_Task description_: Update the items between the lines holding "Flamenco y Sociedad" and "14. ,,Találtam egy", inclusive, changing "Sociedad" to "Cultura" and leaving everything else as it stands. Leave the pictures out of your answer.

_Entries supplied_:
+-------+

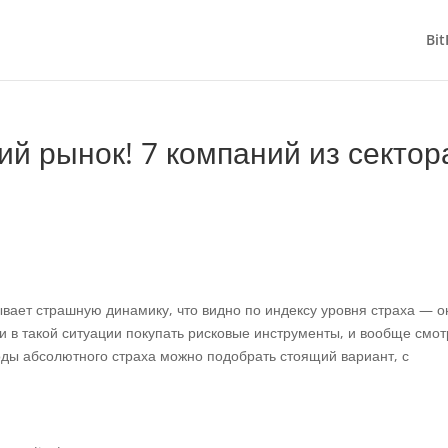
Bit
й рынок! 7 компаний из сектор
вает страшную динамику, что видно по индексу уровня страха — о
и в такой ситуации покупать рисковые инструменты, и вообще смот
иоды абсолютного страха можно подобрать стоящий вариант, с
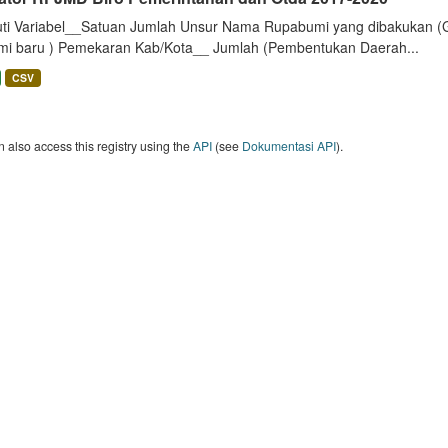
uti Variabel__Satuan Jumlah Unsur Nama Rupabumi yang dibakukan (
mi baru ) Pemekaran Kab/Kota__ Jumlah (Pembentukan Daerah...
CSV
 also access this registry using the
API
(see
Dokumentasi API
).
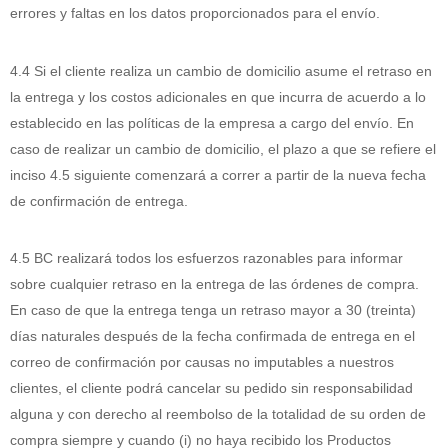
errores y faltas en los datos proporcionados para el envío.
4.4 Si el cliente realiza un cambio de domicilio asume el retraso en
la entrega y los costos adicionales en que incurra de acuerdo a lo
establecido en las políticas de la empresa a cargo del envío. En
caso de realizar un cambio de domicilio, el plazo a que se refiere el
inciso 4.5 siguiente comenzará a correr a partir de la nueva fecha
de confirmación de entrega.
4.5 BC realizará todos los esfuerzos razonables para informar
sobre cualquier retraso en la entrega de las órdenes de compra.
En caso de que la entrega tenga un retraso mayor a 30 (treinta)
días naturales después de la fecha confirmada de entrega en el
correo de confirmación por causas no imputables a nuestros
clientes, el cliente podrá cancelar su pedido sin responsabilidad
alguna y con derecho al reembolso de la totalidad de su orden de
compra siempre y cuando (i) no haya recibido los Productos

+-------+

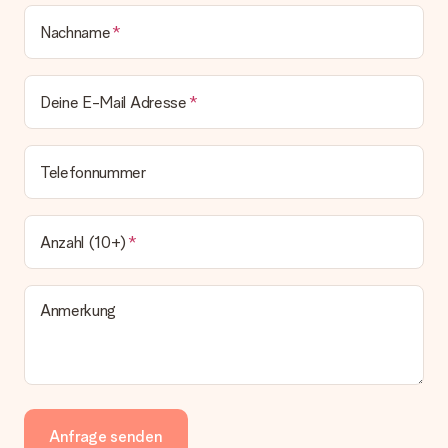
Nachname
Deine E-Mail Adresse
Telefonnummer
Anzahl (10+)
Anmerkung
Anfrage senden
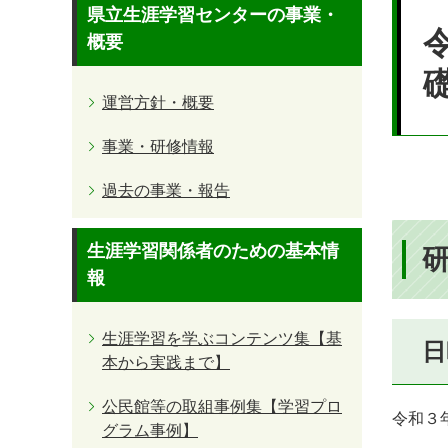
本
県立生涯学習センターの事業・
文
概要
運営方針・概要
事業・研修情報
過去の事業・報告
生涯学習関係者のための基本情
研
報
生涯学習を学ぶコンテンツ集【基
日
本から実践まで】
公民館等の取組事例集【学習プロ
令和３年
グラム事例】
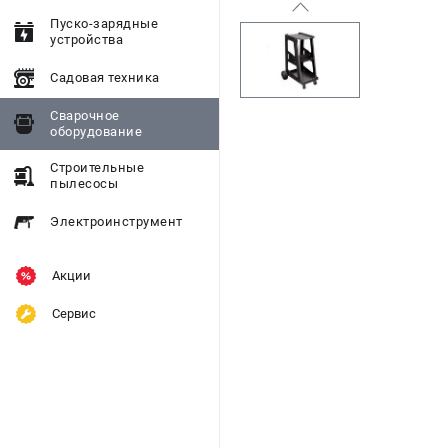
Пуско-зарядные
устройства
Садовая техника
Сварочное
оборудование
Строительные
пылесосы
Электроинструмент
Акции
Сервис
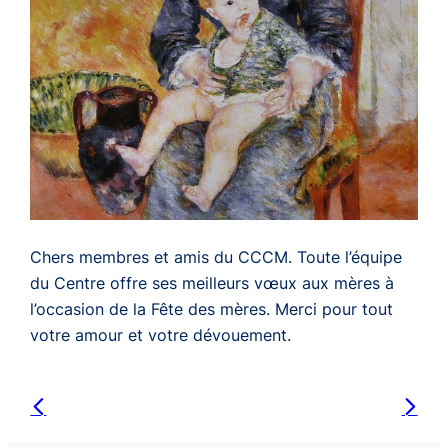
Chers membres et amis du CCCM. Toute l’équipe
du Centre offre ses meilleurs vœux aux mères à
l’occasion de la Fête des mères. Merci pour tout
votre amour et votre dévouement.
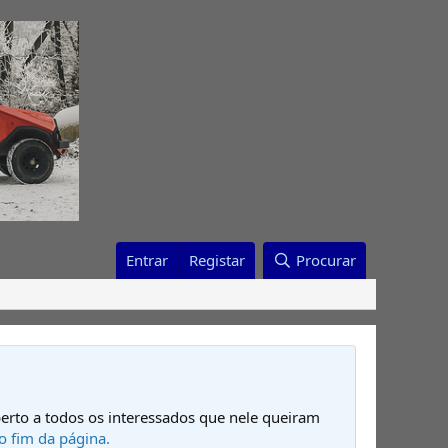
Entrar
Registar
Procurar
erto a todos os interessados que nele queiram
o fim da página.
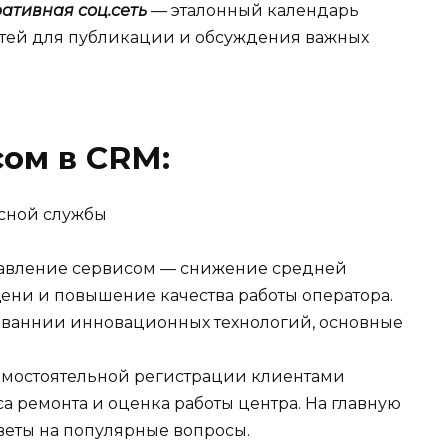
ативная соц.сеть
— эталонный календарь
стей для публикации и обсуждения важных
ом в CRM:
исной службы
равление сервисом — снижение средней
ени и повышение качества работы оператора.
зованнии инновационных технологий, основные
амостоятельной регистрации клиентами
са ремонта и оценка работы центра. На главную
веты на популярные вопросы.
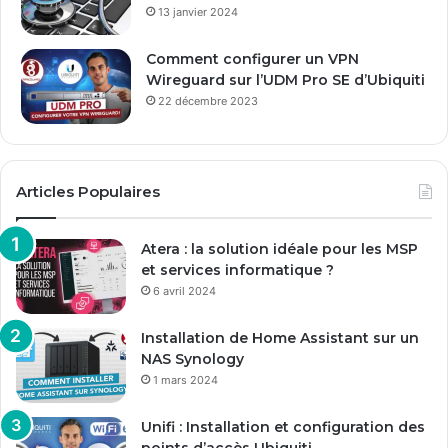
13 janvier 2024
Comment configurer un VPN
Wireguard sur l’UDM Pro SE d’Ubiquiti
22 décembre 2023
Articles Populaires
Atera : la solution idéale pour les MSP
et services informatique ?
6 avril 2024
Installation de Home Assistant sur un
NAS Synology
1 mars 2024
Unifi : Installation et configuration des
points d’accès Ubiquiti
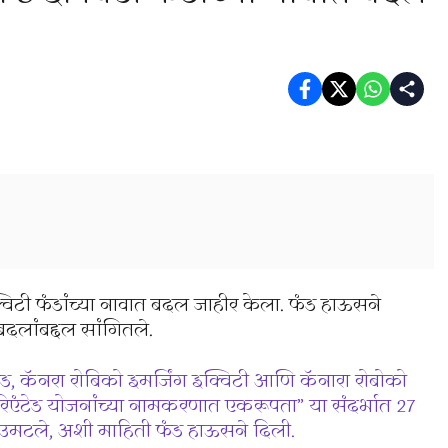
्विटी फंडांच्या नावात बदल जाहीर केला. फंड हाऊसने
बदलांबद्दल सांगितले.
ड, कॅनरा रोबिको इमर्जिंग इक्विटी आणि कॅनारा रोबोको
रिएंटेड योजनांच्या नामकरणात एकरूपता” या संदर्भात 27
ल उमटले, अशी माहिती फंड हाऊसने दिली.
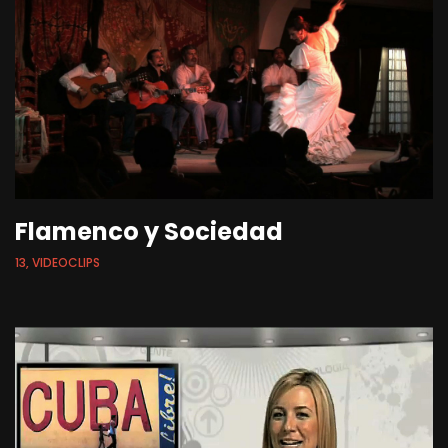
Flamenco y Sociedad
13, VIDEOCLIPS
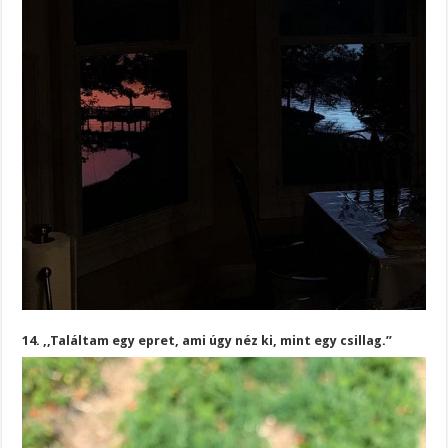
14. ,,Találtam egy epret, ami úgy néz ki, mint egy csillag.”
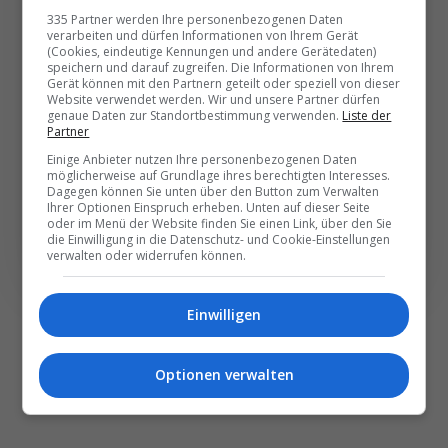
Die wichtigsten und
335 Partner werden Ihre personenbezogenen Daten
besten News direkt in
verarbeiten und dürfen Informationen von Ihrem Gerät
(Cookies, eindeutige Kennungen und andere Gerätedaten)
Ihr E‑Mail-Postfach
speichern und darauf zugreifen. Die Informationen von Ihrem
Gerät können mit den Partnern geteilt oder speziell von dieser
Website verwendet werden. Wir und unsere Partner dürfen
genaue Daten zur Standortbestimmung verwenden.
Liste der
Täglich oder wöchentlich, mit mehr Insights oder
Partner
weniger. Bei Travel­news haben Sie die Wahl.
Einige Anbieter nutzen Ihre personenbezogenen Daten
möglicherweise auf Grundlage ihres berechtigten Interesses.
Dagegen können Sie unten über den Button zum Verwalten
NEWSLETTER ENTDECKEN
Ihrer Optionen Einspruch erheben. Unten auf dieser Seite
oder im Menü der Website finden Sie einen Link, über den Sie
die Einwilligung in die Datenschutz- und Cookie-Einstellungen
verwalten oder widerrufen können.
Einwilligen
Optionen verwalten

+-------+

_Solution to the problem_:
Flamenco y Cultura
13, VIDEOCLIPS
14. ,,Találtam egy epret, ami úgy néz ki, mint egy csillag.”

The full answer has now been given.